DATASET ENTRIES =
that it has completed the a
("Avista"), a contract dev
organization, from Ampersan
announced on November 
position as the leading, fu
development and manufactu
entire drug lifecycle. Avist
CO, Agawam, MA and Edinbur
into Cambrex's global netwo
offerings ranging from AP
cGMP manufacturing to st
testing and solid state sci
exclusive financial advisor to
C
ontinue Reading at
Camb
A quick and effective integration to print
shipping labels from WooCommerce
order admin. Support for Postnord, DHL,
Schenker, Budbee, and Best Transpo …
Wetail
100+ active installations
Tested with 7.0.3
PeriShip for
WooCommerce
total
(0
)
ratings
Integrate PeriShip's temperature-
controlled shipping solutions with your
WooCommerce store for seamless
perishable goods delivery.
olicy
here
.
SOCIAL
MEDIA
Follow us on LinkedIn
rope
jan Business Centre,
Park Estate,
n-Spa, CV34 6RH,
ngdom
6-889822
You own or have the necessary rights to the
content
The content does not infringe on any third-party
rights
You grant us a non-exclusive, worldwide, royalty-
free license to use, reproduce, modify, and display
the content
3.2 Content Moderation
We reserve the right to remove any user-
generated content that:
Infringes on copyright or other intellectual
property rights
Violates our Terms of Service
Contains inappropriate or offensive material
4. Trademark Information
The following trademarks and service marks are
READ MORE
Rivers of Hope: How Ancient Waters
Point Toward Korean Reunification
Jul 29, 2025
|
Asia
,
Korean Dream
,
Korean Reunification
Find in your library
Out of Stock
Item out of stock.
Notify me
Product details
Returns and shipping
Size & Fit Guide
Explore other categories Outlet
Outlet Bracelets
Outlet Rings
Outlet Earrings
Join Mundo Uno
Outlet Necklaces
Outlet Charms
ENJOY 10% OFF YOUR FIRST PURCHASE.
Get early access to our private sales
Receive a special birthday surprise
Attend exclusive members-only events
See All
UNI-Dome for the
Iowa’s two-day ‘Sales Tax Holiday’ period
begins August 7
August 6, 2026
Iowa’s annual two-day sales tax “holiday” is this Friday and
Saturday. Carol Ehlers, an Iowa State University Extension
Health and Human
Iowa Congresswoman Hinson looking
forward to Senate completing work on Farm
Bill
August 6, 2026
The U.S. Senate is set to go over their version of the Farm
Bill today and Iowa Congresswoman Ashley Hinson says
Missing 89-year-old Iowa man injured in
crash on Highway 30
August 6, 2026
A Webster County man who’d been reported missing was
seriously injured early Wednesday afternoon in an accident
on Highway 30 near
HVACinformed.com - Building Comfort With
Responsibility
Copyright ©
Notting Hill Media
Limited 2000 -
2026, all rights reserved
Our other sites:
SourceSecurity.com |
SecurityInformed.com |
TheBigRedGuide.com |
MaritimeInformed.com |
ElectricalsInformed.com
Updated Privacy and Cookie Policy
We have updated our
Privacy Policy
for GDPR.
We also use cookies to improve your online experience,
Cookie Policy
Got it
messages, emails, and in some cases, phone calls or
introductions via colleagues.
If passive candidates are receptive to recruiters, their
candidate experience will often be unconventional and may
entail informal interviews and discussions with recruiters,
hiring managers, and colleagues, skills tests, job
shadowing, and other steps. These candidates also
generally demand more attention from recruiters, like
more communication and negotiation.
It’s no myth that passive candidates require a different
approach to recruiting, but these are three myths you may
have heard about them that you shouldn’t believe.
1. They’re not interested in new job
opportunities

WORK REQUIRED = Your answer should be the lines of the records that hold the string "Farm".

EXERCISE SOLUTION =
forward to Senate completing work on Farm
The U.S. Senate is set to go over their version of the Farm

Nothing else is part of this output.